##### DATA SUPPLIED #####
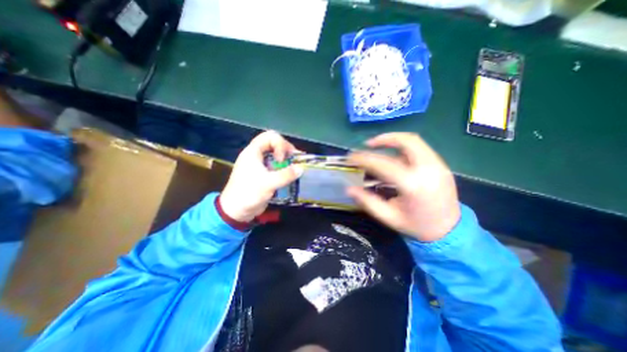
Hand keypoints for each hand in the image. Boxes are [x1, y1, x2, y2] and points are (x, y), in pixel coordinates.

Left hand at [220, 131, 302, 223]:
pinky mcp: (264, 173)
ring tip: (296, 167)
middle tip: (295, 160)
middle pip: (274, 144)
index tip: (282, 159)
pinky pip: (276, 165)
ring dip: (287, 159)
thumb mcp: (268, 184)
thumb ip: (286, 175)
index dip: (280, 145)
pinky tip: (291, 174)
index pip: (269, 137)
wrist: (236, 211)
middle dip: (286, 150)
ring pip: (276, 155)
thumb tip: (301, 169)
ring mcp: (260, 164)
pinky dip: (285, 168)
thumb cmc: (249, 194)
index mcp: (253, 152)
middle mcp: (256, 155)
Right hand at [347, 132, 458, 241]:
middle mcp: (428, 170)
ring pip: (415, 142)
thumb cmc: (416, 226)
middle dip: (384, 138)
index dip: (364, 158)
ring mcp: (438, 165)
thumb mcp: (388, 217)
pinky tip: (393, 157)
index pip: (384, 164)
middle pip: (407, 141)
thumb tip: (349, 189)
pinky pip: (420, 149)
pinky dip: (403, 148)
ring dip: (394, 140)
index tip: (351, 157)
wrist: (450, 232)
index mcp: (413, 185)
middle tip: (368, 144)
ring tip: (378, 146)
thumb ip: (368, 201)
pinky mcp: (441, 165)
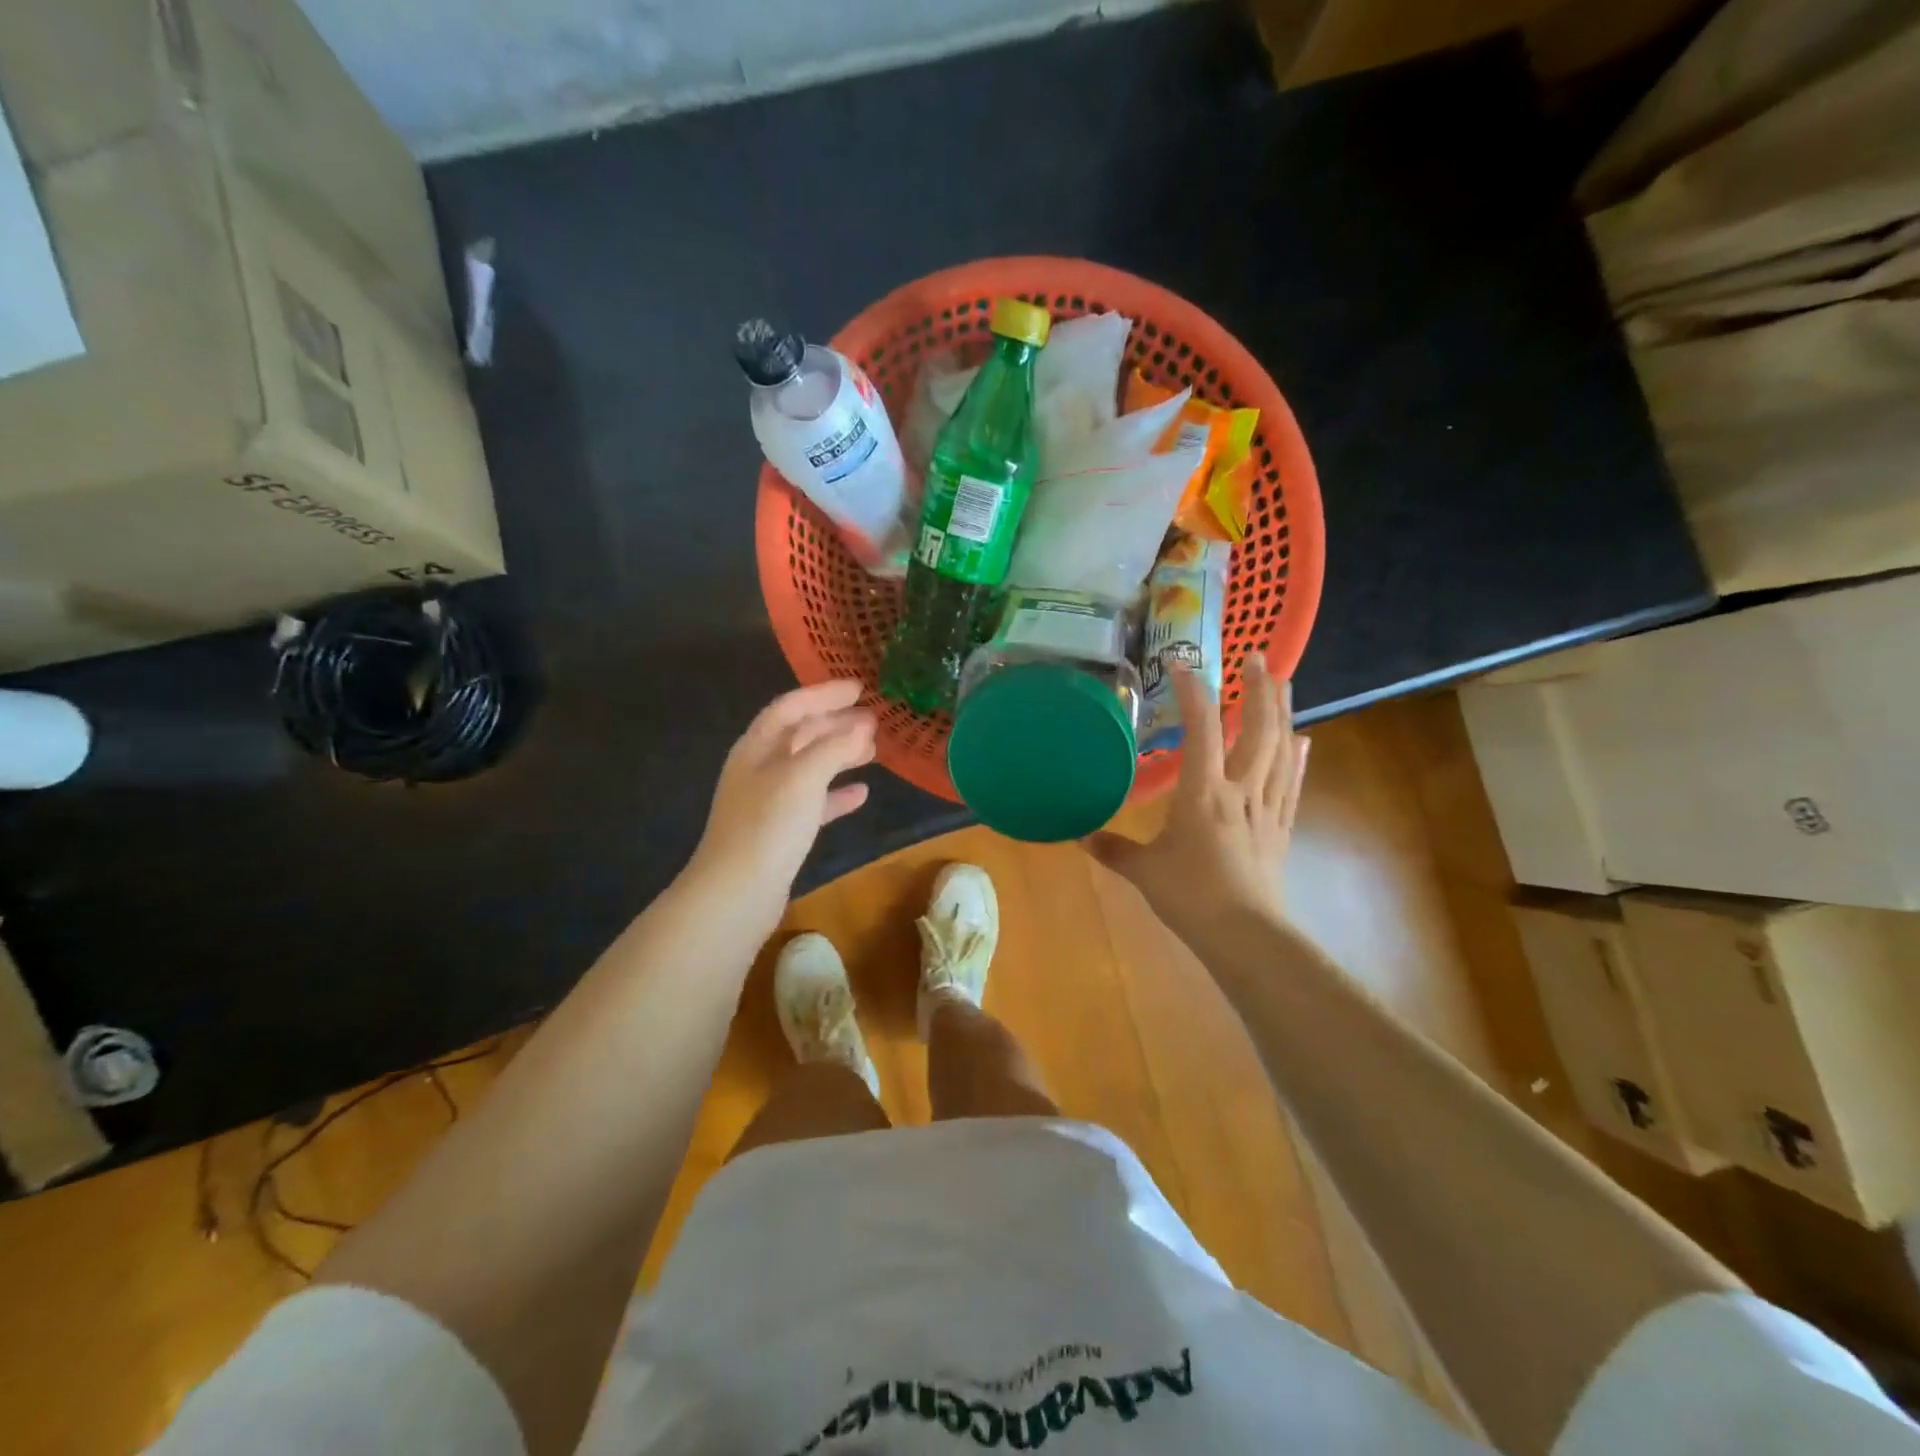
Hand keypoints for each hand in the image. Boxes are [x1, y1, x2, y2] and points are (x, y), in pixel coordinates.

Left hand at [685, 680, 876, 929]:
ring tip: (873, 750)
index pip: (791, 707)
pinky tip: (862, 794)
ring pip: (809, 767)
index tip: (859, 687)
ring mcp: (769, 801)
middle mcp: (760, 768)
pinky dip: (836, 794)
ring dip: (839, 755)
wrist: (737, 892)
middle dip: (836, 724)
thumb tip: (863, 726)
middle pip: (800, 735)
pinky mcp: (780, 831)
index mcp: (757, 747)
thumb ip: (834, 747)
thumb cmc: (769, 824)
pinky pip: (813, 802)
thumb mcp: (803, 776)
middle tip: (874, 719)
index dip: (824, 694)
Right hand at [1086, 657, 1308, 946]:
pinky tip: (1304, 741)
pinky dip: (1298, 759)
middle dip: (1258, 690)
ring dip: (1282, 713)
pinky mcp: (1281, 829)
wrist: (1245, 935)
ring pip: (1281, 751)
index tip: (1185, 664)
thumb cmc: (1190, 897)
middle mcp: (1239, 790)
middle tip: (1258, 656)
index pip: (1201, 731)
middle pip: (1256, 731)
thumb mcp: (1143, 872)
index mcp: (1203, 794)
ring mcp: (1265, 808)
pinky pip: (1292, 786)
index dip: (1194, 694)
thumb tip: (1080, 837)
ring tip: (1285, 682)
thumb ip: (1114, 850)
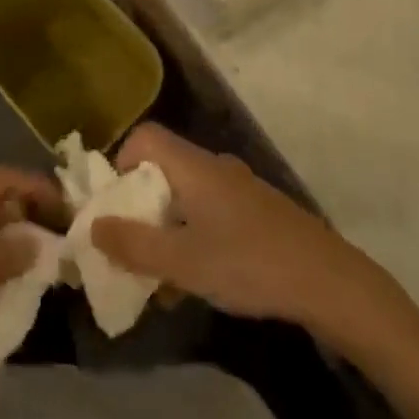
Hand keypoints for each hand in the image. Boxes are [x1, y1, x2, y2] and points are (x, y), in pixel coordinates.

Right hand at [91, 125, 391, 336]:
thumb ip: (135, 244)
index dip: (120, 165)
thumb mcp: (183, 262)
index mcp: (193, 166)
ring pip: (185, 196)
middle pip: (162, 169)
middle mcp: (213, 166)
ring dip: (166, 229)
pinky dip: (192, 237)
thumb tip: (92, 225)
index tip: (113, 208)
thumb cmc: (248, 263)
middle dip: (139, 208)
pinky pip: (209, 212)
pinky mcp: (255, 211)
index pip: (145, 138)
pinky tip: (198, 280)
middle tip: (130, 249)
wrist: (326, 279)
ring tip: (161, 278)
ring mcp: (237, 187)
#####
WORK ORDER:
The line containing "index dip: (120, 165)" and every line after it, through the last one above, should be written out word for word.

COMPLETED TASK:
index dip: (120, 165)
thumb mcp: (183, 262)
index mcp: (193, 166)
ring pip: (185, 196)
middle pip: (162, 169)
middle mcp: (213, 166)
ring dip: (166, 229)
pinky dip: (192, 237)
thumb tip: (92, 225)
index tip: (113, 208)
thumb cmc: (248, 263)
middle dip: (139, 208)
pinky pip: (209, 212)
pinky mcp: (255, 211)
index pip: (145, 138)
pinky tip: (198, 280)
middle tip: (130, 249)
wrist: (326, 279)
ring tip: (161, 278)
ring mcp: (237, 187)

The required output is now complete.